“Land for peace” sounds nice, but the president of Russia isn’t fighting for land. Putin is fighting to destroy Ukraine as a nation. When the next U.S. president takes office he will therefore face the same choices : help Putin win, or help him lose.
And until then? Biden should send all of the allocated weapons, let the Ukrainians hit targets in Russia with American and European missiles, and above all pressure the Europeans, finally, to release the $300 billion in frozen Russian assets. No time to lose. Gift link, from the Atlantic:
https://www.theatlantic.com/international/archive/2024/11/biden-trump-ukraine/680632/?gift=hVZeG3M9DnxL4CekrWGK3-1_K7E1RdOWOBSJN46wpFA&utm_source=copy-link&utm_medium=social&utm_campaign=share
@anneapplebaum
I am assuming when you say "release the $300 billion in frozen Russian assets", that you mean to redirect them, yes? The idea of allowing Russia access to $300B more money does not sound like an aid / benefit to the country that was invaded by the aggressors.
@Bernard @nikatjef @anneapplebaum
Russian oligarchs and kleptocrats have a choice: keep their assets in Russia, a fragile economy and one where Putin can and does use state power to take whatever he wants, imprison or kill whomever he sees fit, and make it legal by decree.

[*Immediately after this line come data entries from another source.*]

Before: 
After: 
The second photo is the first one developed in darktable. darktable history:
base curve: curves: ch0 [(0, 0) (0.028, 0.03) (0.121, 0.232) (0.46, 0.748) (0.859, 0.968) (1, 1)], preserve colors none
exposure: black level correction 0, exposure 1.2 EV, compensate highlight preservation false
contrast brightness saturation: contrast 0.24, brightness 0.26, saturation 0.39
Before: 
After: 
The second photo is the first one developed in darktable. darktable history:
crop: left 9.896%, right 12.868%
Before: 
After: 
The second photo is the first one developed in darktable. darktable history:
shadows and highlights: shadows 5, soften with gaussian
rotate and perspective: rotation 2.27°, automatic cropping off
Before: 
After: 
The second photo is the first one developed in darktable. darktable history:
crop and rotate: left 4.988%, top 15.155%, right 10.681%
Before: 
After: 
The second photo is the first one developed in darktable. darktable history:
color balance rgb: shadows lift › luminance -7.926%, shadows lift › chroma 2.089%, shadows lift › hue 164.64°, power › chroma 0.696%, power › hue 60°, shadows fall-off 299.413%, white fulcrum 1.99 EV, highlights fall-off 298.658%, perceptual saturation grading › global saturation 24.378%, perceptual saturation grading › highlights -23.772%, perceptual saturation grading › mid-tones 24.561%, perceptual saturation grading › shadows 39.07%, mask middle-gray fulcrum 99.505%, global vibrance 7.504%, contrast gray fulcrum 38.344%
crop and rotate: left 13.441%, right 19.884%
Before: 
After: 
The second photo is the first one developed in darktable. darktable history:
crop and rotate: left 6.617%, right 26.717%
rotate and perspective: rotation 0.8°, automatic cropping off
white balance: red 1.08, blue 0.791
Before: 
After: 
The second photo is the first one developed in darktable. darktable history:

Or they can keep it in the West, which they pretend to despise while choosing to live there, own luxury goods and homes there, send their kids to school there and to strut their wealth there.
The choice is up to them. And sanctions or no sanctions, they'll keep choosing as they do because the rule of law and orderly, democratic institutions are still a far safer bet them, even if there's a risk that the law won't go their way.